Sikil P’ak is a traditional Mayan salsa made with toasted pumpkin seeds (pepitas), roasted tomatoes, and fresh herbs. This thick, dip-like salsa has a nutty, savory flavor with a hint of smokiness — perfect as a party dip, taco topping, or spread for grilled meats and veggies.


Ingredients

Units Scale

1 cup raw, hulled pumpkin seeds (pepitas)

2 medium Roma tomatoes

1 small white onion, peeled and halved

1 garlic clove, peeled

1 jalapeño or habanero (optional, to taste)

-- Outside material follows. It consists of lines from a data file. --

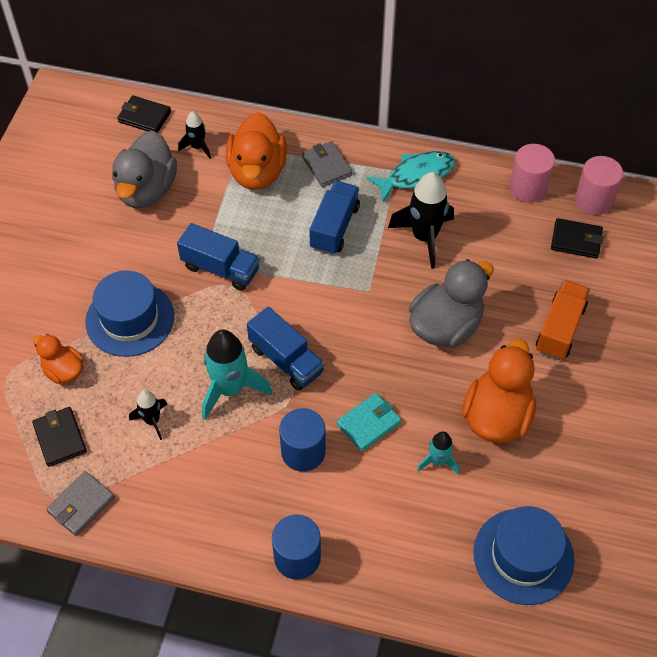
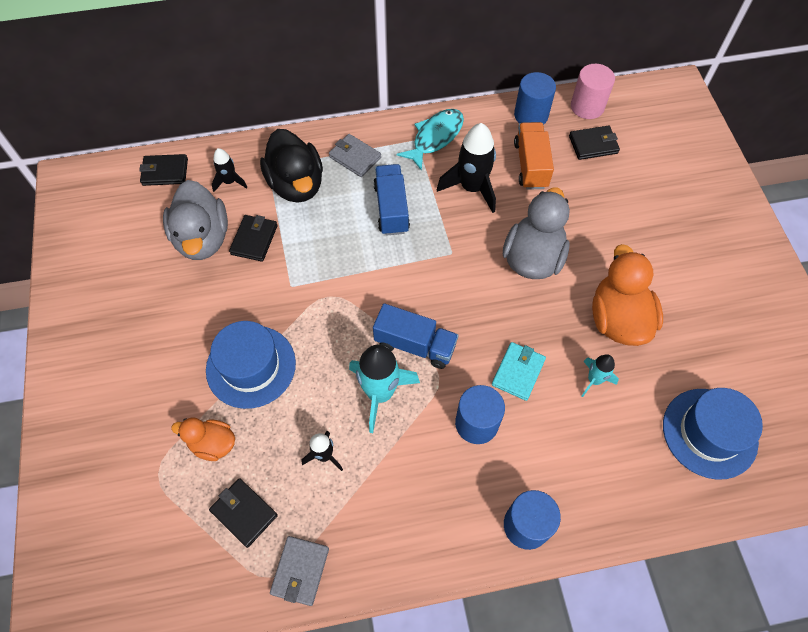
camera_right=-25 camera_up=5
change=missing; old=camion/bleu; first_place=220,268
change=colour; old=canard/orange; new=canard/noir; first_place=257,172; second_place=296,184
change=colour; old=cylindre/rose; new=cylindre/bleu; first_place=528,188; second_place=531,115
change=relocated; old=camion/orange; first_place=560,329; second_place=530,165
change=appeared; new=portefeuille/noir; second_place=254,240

1/4 cup fresh cilantro leaves

Juice of 1 lime

Salt to taste

1/41/3 cup water (as needed for consistency)


Instructions

Toast the pumpkin seeds: In a dry skillet over medium heat, toast the pepitas until golden, puffed, and fragrant — about 5–7 minutes. Stir frequently and don’t let them burn. Let cool.

 

Char the vegetables: Roast the tomatoes, onion, garlic, and chili (if using) in a dry skillet or under the broiler until lightly blackened in spots and softened. Let cool slightly.

 

Blend: In a food processor or blender, combine the toasted pumpkin seeds, roasted vegetables, cilantro, lime juice, and a generous pinch of salt. Pulse until mostly smooth but still textured. Add water a little at a time to reach your desired consistency.

 

Taste and adjust: Add more salt, lime juice, or chili as needed. Serve at room temperature or slightly chilled.


Notes

Traditionally served thick and scoopable, not watery.

 

Can be made ahead — store in the fridge for up to 5 days.

 

Delicious with tortilla chips, tacos, grilled chicken, roasted veggies, or as a sandwich spread.